Ahí aparecieron las famosas Grabaciones encontradas (ese fue el nombre con el que Calamaro las editó en varios volúmenes a partir de 1993); las tenía yo en un ropero. Mucho después nos reunimos y hablamos de todo. Ahora hace mil años que no veo a Andrés, pero es como si fuéramos familia. Sigo pensando que es talentosísimo y que se merecía todo lo bueno que le ocurrió.
Cuando los 80 se agotaban, dos realidades obligaron a Cherniavsky a cambiar el enfoque: la cadena de muertes cercanas (Luca Prodan, Miguel Abuelo, Federico Moura) y una escalada de violencia en los shows que convertía el trabajo en un infierno... “Fue demasiado. Un día pensé no va más. No cubrí más recitales. Ya no había clima de alegría”. Calamaro lo volvió música en Adiós amigos: En rigor de verdad, la fiesta ya terminó.

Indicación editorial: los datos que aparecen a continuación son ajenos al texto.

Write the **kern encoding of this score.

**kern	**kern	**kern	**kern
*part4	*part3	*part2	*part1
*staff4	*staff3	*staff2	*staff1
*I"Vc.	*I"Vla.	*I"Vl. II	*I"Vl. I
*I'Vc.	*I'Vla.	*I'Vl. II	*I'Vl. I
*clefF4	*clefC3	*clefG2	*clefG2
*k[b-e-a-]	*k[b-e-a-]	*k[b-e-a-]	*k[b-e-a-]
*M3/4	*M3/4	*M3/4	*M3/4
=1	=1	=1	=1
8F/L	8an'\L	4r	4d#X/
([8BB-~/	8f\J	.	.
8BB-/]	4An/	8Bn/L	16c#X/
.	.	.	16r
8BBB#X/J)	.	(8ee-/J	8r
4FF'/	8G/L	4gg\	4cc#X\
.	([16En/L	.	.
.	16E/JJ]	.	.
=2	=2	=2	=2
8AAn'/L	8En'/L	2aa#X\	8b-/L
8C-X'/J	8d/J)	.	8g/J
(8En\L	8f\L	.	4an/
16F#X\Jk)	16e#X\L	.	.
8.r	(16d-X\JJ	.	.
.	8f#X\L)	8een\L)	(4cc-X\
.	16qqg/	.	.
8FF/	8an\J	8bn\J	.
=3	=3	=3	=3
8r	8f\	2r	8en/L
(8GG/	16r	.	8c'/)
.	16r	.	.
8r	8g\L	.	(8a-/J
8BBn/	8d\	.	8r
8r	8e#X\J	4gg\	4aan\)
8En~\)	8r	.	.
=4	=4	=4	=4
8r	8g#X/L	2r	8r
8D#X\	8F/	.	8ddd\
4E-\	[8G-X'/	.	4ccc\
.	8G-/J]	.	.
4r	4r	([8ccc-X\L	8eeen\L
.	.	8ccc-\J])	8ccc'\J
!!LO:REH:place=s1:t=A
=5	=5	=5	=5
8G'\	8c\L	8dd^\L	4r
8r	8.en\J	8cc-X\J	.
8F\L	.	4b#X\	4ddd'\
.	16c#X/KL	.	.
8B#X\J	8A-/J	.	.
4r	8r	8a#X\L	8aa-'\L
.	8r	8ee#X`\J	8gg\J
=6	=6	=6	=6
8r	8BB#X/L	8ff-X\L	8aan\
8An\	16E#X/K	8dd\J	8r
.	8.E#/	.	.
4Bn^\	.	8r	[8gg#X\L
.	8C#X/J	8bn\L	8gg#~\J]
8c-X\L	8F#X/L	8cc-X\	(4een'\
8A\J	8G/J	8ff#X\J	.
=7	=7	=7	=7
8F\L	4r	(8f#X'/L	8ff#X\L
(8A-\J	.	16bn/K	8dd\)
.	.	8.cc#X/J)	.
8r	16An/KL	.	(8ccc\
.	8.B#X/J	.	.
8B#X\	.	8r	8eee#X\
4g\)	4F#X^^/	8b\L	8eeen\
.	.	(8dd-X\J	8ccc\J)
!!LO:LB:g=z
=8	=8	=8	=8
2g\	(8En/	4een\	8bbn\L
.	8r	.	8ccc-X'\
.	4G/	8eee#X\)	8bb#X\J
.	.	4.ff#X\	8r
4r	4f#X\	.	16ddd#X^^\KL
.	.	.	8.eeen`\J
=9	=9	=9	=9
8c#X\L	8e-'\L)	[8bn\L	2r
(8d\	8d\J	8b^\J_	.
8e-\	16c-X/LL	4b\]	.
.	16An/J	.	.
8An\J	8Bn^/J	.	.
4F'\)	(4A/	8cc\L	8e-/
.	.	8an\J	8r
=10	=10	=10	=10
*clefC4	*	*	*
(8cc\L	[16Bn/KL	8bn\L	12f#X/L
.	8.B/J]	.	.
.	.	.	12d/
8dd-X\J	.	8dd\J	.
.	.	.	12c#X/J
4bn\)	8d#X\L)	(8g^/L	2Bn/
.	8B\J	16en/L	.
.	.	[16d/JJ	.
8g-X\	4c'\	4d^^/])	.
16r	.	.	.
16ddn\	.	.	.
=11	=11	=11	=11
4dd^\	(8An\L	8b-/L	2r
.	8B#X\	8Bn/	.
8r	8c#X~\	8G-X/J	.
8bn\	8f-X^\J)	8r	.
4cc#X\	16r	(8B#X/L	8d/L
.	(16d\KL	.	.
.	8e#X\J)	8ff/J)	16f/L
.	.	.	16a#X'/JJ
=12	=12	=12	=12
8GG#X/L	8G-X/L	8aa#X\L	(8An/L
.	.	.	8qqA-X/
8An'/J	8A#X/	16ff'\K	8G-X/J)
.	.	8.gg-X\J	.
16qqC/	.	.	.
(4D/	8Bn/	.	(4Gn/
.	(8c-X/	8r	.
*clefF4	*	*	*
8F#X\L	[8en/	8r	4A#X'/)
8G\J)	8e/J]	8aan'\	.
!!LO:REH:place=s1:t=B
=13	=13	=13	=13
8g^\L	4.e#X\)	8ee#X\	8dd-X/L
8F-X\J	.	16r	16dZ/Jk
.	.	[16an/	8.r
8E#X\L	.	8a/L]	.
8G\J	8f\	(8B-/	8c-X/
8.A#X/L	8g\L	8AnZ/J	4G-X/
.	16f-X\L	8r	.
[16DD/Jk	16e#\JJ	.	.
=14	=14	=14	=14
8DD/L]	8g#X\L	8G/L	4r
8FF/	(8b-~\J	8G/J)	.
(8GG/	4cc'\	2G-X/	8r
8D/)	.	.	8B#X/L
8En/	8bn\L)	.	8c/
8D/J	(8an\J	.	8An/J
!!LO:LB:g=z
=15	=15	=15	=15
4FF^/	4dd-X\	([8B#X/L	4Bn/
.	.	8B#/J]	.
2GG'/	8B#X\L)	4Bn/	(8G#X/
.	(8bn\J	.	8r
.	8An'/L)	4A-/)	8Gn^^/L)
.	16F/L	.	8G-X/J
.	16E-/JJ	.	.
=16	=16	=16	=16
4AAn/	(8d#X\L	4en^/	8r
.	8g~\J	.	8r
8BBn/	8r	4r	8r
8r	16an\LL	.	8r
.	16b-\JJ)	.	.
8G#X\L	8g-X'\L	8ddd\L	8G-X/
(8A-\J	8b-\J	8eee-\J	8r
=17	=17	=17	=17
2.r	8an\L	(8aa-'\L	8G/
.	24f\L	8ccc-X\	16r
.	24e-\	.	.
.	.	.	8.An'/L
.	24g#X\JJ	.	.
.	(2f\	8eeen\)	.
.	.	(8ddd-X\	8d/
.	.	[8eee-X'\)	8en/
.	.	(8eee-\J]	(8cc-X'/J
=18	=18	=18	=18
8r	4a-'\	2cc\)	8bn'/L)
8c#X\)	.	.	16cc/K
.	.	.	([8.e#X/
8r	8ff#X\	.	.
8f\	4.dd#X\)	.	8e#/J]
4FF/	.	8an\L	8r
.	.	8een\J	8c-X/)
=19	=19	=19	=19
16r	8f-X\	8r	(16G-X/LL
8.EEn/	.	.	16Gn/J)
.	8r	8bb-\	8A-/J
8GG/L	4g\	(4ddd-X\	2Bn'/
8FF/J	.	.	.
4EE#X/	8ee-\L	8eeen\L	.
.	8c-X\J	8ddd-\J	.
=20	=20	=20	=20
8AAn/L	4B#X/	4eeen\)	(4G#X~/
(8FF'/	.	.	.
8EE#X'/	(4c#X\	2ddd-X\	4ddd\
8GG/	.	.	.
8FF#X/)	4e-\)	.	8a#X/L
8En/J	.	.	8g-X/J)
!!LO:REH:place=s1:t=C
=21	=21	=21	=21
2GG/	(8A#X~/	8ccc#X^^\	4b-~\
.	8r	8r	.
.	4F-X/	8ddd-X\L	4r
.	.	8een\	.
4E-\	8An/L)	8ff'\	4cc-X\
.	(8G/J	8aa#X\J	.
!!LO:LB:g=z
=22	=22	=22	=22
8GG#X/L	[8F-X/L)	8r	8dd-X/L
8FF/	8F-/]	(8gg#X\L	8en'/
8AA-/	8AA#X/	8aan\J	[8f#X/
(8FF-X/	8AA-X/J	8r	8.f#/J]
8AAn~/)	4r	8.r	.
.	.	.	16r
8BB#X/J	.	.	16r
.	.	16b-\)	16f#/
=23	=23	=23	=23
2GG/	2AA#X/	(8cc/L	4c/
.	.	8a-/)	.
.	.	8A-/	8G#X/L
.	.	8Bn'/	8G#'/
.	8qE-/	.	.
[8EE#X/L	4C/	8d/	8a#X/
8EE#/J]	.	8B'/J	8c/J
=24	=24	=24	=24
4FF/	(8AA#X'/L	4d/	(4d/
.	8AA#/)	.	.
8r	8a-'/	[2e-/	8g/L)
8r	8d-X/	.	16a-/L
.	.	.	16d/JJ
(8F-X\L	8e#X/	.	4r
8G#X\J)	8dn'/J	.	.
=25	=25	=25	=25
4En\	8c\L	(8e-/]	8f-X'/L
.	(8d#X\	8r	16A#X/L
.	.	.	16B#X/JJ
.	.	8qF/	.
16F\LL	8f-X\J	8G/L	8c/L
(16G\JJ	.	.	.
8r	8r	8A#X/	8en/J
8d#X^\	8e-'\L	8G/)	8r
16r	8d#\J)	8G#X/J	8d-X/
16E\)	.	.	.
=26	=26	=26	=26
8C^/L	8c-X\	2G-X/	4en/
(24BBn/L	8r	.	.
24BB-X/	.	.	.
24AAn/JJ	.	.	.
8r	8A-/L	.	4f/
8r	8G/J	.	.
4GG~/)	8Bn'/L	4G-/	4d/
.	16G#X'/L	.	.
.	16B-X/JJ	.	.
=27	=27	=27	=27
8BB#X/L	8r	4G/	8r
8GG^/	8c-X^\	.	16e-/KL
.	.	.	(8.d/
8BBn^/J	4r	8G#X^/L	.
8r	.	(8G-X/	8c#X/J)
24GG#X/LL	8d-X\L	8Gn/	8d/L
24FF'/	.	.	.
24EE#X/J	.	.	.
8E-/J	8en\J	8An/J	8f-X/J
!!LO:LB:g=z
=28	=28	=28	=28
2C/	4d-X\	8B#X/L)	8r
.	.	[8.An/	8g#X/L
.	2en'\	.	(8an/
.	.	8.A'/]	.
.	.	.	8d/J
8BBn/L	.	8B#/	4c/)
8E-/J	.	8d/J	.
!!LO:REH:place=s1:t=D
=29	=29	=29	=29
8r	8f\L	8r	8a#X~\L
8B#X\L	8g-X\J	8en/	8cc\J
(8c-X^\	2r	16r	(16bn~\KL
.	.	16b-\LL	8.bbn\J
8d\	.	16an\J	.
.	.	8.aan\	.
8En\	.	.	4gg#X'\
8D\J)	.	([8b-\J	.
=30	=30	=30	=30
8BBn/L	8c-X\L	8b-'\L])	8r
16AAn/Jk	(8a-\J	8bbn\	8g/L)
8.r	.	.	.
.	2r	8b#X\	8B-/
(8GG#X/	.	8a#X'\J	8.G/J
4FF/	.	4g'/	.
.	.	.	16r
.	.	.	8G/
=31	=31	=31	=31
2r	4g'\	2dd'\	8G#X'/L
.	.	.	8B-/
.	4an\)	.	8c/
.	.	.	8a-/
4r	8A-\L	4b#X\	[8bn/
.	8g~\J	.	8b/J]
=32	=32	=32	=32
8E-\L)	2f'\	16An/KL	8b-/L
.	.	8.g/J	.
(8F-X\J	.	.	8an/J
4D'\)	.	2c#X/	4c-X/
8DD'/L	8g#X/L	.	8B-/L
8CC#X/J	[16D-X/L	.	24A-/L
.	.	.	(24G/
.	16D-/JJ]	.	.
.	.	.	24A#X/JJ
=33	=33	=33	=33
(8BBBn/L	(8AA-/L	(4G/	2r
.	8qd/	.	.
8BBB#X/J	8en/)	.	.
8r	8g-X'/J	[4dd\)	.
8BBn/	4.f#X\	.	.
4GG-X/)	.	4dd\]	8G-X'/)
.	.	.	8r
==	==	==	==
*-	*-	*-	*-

Dijo basta de rock y poco después fue madre (de su única hija, Liza).
Sí, fui mamá en el 93. Lo disfruto, soy una madraza, pero empecé de grande... Me hubiera gustado hacerlo antes...
Pasaron horas; la charla empieza a buscar su desenlace. La fotógrafa cuenta que todos los días sube a su oficina y revisa. Siempre revisa, y siempre encuentra. “Yo trabajé en moda, en publicidad y en muchos ámbitos, pero en mis carpetas de rock siguen apareciendo cosas increíbles. Pienso que, cuando yo no esté más, estas fotos van a seguir acá como un pedazo de nuestra historia. Yo soy mortal, pero mi archivo tiene vida eterna”. Ahí está el remate. Finalmente sí, llueve –Andy Cherniavsky tiene razón, la paráfrasis sale sola–. El colorido, como los 80, queda atrás. Palermo es una postal en blanco y negro.